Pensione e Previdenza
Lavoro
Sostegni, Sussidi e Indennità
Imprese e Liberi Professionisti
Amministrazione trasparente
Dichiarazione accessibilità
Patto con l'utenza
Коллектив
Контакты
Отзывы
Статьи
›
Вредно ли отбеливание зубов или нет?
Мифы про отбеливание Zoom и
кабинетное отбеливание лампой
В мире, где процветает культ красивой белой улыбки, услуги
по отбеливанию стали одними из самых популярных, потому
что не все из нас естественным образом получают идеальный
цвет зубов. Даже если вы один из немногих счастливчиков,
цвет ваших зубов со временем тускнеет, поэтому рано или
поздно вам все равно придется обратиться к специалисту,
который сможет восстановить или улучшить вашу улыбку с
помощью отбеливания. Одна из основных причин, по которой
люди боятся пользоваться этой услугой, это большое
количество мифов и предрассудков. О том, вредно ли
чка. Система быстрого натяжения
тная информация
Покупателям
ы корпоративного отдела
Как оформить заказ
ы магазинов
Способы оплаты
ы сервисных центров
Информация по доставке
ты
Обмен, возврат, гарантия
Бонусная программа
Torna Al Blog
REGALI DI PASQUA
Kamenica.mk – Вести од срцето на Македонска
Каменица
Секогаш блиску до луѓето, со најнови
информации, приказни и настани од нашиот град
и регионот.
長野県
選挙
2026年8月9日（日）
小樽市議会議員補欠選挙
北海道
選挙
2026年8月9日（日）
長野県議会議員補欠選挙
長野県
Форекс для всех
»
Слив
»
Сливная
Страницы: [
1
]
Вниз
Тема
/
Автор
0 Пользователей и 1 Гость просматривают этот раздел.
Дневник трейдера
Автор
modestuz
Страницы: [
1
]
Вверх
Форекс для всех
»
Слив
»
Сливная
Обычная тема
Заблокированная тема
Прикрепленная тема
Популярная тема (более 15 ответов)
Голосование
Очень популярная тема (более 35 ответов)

+++

What is required →
Using the records above as the source, restate each line verbatim.

Solution for this task →
Pensione e Previdenza
Lavoro
Sostegni, Sussidi e Indennità
Imprese e Liberi Professionisti
Amministrazione trasparente
Dichiarazione accessibilità
Patto con l'utenza
Коллектив
Контакты
Отзывы
Статьи
›
Вредно ли отбеливание зубов или нет?
Мифы про отбеливание Zoom и
кабинетное отбеливание лампой
В мире, где процветает культ красивой белой улыбки, услуги
по отбеливанию стали одними из самых популярных, потому
что не все из нас естественным образом получают идеальный
цвет зубов. Даже если вы один из немногих счастливчиков,
цвет ваших зубов со временем тускнеет, поэтому рано или
поздно вам все равно придется обратиться к специалисту,
который сможет восстановить или улучшить вашу улыбку с
помощью отбеливания. Одна из основных причин, по которой
люди боятся пользоваться этой услугой, это большое
количество мифов и предрассудков. О том, вредно ли
чка. Система быстрого натяжения
тная информация
Покупателям
ы корпоративного отдела
Как оформить заказ
ы магазинов
Способы оплаты
ы сервисных центров
Информация по доставке
ты
Обмен, возврат, гарантия
Бонусная программа
Torna Al Blog
REGALI DI PASQUA
Kamenica.mk – Вести од срцето на Македонска
Каменица
Секогаш блиску до луѓето, со најнови
информации, приказни и настани од нашиот град
и регионот.
長野県
選挙
2026年8月9日（日）
小樽市議会議員補欠選挙
北海道
選挙
2026年8月9日（日）
長野県議会議員補欠選挙
長野県
Форекс для всех
»
Слив
»
Сливная
Страницы: [
1
]
Вниз
Тема
/
Автор
0 Пользователей и 1 Гость просматривают этот раздел.
Дневник трейдера
Автор
modestuz
Страницы: [
1
]
Вверх
Форекс для всех
»
Слив
»
Сливная
Обычная тема
Заблокированная тема
Прикрепленная тема
Популярная тема (более 15 ответов)
Голосование
Очень популярная тема (более 35 ответов)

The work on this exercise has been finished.